As a community property state, California requires an equal 50/50 division of all marital assets at the time of a divorce. For the most part, this will mean that you and your former spouse will split retirement money or work out a settlement that reflects its value in some way. To prepare for negotiating the terms of your divorce, you will need to know the value of your retirement savings.
Single versus joint property
As a married person, your retirement savings or workplace pension represents a joint asset. However, only the portion of the account’s value earned during the marriage counts as a jointly held asset. Any earnings saved or accrued in the retirement account prior to your marriage remain solely yours. You would subtract the premarital value of the account from its current value to arrive at the figure the requires division in the divorce.

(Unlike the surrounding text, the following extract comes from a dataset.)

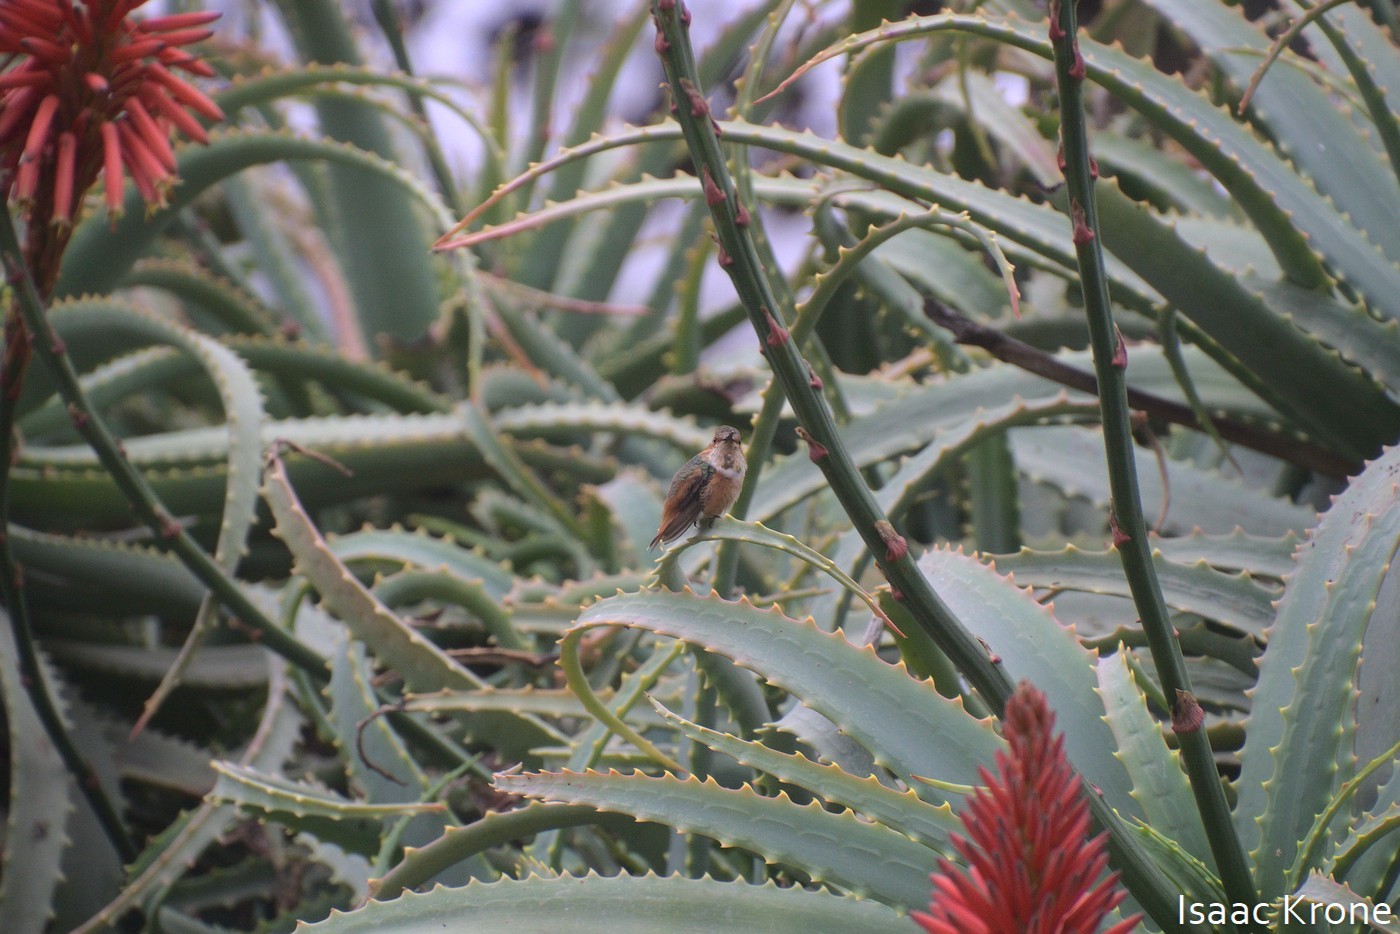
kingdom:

Pension value at the time of divorce
You will work with the value of your retirement benefits at the time of your divorce instead of what the account may be worth down the road when you retire. The current value could represent a much lower number during a high asset divorce than you anticipated. Pension plans typically tie value to the number of years that you work.
You will likely need to discuss your divorce with the administrator of your pension plan. The administrator can supply statements about its current value and explain the method for cashing out a portion to settle a divorce.
Your spouse’s retirement savings
If your estranged spouse has retirement savings of similar value, you may not need to make distributions from your account. Both of you have the option to each keep what is yours if the accounts have comparable value.